Durante o século XX, a generalização do uso de tecnologias, em matéria da obstetrícia ampliou-se vis a vis ao desenvolvimento da hospitalização dos nascimentos. Tal processo, à proporção que buscou enquadrar os nascimentos nas rotinas hospitalares, traduziu-se na ampliação de intervenções medicalizadas. Hoje a desmedida utilização de intervenções no parto — como a episiotomia, a restrição da parturiente ao leito (geralmente em posição litotômica), a infusão venosa continuada (via de acesso para o uso de ocitocina), e a não utilização de anestesias peridurais — é realidade, em especial, nos hospitais públicos. No setor privado, os altíssimos índices da cesariana são parte de um problema de amplas consequências, uma vez que além da intervenção há ainda as consequências de sua realização antes da prova de trabalho de parto, ou seja, as situações de agendamento da cesárea antes mesmo que se iniciem os pródromos, o que se relaciona ao crescente aumento dos números de prematuridade e comprometimentos ao recém-nascido.
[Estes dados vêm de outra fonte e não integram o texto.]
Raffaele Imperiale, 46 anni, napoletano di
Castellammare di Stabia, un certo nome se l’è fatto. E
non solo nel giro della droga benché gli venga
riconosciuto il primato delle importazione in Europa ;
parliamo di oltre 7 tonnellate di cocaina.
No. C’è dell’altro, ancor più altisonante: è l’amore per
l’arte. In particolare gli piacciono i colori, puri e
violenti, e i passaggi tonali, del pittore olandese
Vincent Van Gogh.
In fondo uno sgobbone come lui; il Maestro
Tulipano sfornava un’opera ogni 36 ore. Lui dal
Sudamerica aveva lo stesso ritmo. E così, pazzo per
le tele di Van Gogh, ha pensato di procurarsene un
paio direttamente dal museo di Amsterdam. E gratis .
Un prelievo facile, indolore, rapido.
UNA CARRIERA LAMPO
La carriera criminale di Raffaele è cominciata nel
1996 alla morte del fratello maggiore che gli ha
No Brasil, vive-se um momento de mudanças e desafios à assistência obstétrica impulsionados pelo movimento de humanização do parto e outros agentes. A resistência a um modelo medicalizado e ao uso abusivo de intervenções é pauta na agenda de grupos de mulheres e profissionais, que avançam também na proposição de ruptura com uma compreensão do parto centrada na sua dimensão fisiológica. No campo da pesquisa acadêmica também vêm surgindo iniciativas que, a partir de diferentes campos disciplinares, se voltam para a temática das práticas de parto, os usos e abusos da cesariana, as questões referentes à escolha da via de parto e a violência obstétrica. Entre elas destaca-se a pesquisa Nascer no Brasil: inquérito nacional sobre parto e nascimento
, realizada pela Fiocruz, com o objetivo de conhecer os determinantes, a magnitude e os efeitos das intervenções obstétricas no parto, que trouxe à luz o complexo quadro de iniquidades relacionadas à medicalização do parto no Brasil. Esses estudos são cruciais para a reflexão sobre as transformações nas práticas de parto e sobre a utilização cada vez mais intensa de intervenções. No entanto, identificamos como lacuna nesse campo de conhecimento a reflexão sobre os processos que favoreceram a incorporação de tais intervenções e as mudanças que elas provocaram nas práticas de nascimento no Brasil. A fim de contribuir em preencher tal lacuna, e com o objetivo de colaborar com as iniciativas de âmbito nacional de redução das intervenções no parto, desenvolvemos, desde 2015, a Pesquisa Medicalização do Parto e Nascimento no Brasil.3 Tendo como âncora a perspectiva histórica e como referencial o conceito de medicalização, o grupo vem analisando a incorporação das técnicas e tecnologias, dos processos regulatórios de sua utilização e dos efeitos que provocaram nos nascimentos, buscando compreender meandros do processo local de desenvolvimento da medicalização do parto.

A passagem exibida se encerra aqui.